Segment Start: Supplied passage

The acid solution AS may include at least one acid selected from sulfuric acid (H2SO4), hydrochloric acid (HCl), nitric acid (HNO3), and phosphoric acid (H3PO4). When the acid solution AS is introduced, hydrogen peroxide (H2O2) and/or sulfur dioxide (SO2) may also be introduced to accelerate dissolution of transition metal.
The introduction of sodium hydroxide BS1 may be carried out within a pH range where precipitation of manganese (Mn), cobalt (Co), and nickel (Ni) is not significant. In an embodiment, when an introduction amount of sodium hydroxide BS1 is adjusted to achieve a pH range of about 3 to about 4, iron (Fe) may be precipitated as Fe(OH)3 while manganese (Mn), cobalt (Co), and nickel (Ni) maintain their ionic state.
A precipitate generated after the introduction of sodium hydroxide BS1 may include an element other than manganese (Mn), cobalt (Co), and nickel (Ni) among transition metals. In an embodiment, the precipitate may include iron (Fe), aluminum (Al), copper (Cu), zinc (Zn), magnesium (Mg), and/or calcium (Ca). The precipitate may include a divalent or trivalent transition metal other than manganese (Mn), cobalt (Co), and nickel (Ni). In an embodiment, the precipitate may include aluminum hydroxide (Al(OH)3) and/or copper hydroxide (Cu (OH)2).
The step S102 of filtering a precipitate generated after the introduction of sodium hydroxide BS1 may be accomplished by using a solid-liquid separator such as a filter, a filter press, or a decanter (centrifuge).
Even after the introduction of sodium hydroxide BS1 and subsequent filtration to remove the precipitate, a transition metal element that has not fully precipitated may still be present. In an embodiment, slight amounts of aluminum (Al), copper (Cu), and/or iron (Fe) may still be present. The elements that have not fully precipitated may be included in the first solution that is prepared.
The transition metal extractant TE may include a phosphoric acid-based compound, a phosphonic acid-based compound, a phosphinic acid-based compound, and/or a carboxylic acid-based compound.
The step S103 of introducing the transition metal extractant TE to extract the transition metal may be performed by sequentially increasing the pH. In an embodiment, manganese (Mn) may be extracted by introducing di-(2-ethylhexyl)phosphoric acid (D2EHPA) while maintaining the pH range of about 3 to about 4. Afterwards, sodium hydroxide (NaOH) may be introduced to adjust the pH to a range of about 4 to about 5, and then bis (2,2,4-trimethylpentyl) phosphinic acid (Cyanex272) may be introduced to extract cobalt (Co). Thereafter, sodium hydroxide (NaOH) may be introduced to adjust the pH to a range of about 5 to about 6, and then 2-ethylhexyl 2-ethylhexyphosphonic acid (PC88A) may be introduced to extract nickel (Ni).
A saponified transition metal extractant may be used instead of the transition metal extractant TE. The mechanism of extracting transition metals with the transition metal extractant TE may include the substitution of hydrogen ions of the transition metal extractant TE with transition metal ions and the combination of the substituted transition metal ions with anions of the transition metal extractant TE. In this case, as hydrogen ions separated from the transition metal extractant TE cause a reduction in pH, it may not be easy to perform the transition metal extraction while sequentially increasing the pH. Thus, to compensate for the insufficiency, it is possible to use a saponified transition metal extractant in which hydrogen ions of the transition metal extractant TE are substituted with sodium ions.

Segment End: Supplied passage

■ **Questions on the material**
[1] According to the metal-recovery passage, which extractant is introduced to extract cobalt?
[2] From the metal-recovery passage, extract the wording starting with "The step S103" and going on through "extract nickel (Ni).".
[3] Write a continuation of the metal-recovery passage, picking up after its final sentence.
The data after this point are separate from the metal-recovery passage.

Segment Start: Information

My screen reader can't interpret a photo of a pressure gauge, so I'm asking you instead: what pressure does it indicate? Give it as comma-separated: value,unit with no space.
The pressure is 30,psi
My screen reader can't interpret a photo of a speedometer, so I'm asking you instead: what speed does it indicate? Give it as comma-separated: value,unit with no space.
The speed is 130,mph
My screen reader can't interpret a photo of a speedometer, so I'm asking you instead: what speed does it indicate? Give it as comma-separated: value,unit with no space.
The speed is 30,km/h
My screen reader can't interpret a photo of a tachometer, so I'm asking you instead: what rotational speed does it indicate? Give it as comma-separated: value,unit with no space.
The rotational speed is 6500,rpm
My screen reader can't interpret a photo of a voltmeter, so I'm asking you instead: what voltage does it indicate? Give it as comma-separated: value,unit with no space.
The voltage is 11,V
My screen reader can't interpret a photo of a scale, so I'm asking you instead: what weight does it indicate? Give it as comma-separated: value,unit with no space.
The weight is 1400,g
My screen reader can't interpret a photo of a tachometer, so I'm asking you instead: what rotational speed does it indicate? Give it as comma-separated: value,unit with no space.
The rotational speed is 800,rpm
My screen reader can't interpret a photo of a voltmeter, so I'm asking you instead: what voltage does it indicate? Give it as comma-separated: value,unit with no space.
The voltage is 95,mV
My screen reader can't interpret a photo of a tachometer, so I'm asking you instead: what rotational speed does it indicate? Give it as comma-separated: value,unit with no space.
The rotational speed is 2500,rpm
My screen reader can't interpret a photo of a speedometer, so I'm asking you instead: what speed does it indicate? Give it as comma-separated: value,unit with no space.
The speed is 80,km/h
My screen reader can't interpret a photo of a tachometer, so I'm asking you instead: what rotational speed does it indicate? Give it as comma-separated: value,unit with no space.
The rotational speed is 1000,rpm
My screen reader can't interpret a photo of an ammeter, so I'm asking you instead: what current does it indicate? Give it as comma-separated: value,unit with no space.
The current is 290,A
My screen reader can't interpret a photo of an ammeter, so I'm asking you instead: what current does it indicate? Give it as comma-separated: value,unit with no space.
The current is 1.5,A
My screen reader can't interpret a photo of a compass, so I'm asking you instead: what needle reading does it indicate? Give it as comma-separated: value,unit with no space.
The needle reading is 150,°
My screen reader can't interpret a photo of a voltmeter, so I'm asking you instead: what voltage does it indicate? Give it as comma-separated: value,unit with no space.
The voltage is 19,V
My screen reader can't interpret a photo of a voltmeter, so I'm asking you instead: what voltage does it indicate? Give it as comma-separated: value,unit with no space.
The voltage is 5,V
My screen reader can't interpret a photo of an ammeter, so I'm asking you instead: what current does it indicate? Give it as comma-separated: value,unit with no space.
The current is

Segment End: Information

■ **Expected results**
[1] Bis (2,2,4-trimethylpentyl) phosphinic acid (Cyanex272).

[2]
The step S103 of introducing the transition metal extractant TE to extract the transition metal may be performed by sequentially increasing the pH. In an embodiment, manganese (Mn) may be extracted by introducing di-(2-ethylhexyl)phosphoric acid (D2EHPA) while maintaining the pH range of about 3 to about 4. Afterwards, sodium hydroxide (NaOH) may be introduced to adjust the pH to a range of about 4 to about 5, and then bis (2,2,4-trimethylpentyl) phosphinic acid (Cyanex272) may be introduced to extract cobalt (Co). Thereafter, sodium hydroxide (NaOH) may be introduced to adjust the pH to a range of about 5 to about 6, and then 2-ethylhexyl 2-ethylhexyphosphonic acid (PC88A) may be introduced to extract nickel (Ni).

[3]
Even after the introduction of transition metal extractant TE and subsequent extraction of transition metals, a transition metal element that has not fully precipitated may still be present. In an embodiment, slight amounts of aluminum (Al), copper (Cu), and/or iron (Fe) may still be present. The elements that have not fully precipitated may be included in the first solution that is prepared.
In a method of preparing a first solution, it may be possible to omit the step S104 of introducing sodium phosphate (Na3PO4) followed by filtration to obtain precipitated lithium phosphate (Li3PO4) and the step S105 of introducing ferric sulfate (Fe2(SO4)3) followed by filtration to remove a precipitated ferric phosphate (FePO4).
Referring to
The composite of the transition metal precursor and the lithium precursor may be calcined to prepare the first positive electrode active material AM1 (S201). The first positive electrode active material AM1 may be a positive electrode active material expressed by Chemical Formula 2 below.
LiM5eM6fM7gM8hO2 [Chemical Formula 2]
In Chemical Formula 2, 0≤e≤1, 0≤f≤1, 0≤g≤1, 0≤h≤1, and e+f+g+h=1 hold true.
Each of M5, M6, M7, and M8 in Chemical Formula 2 may be an element selected from Ni, Co, Al, Cu, Mn, Ti, Mo, Zn, Zr, Si, Ge, V, Cr, B, Mg, Na, Sr, Ag, Nb, Ga, Ca, and Ba.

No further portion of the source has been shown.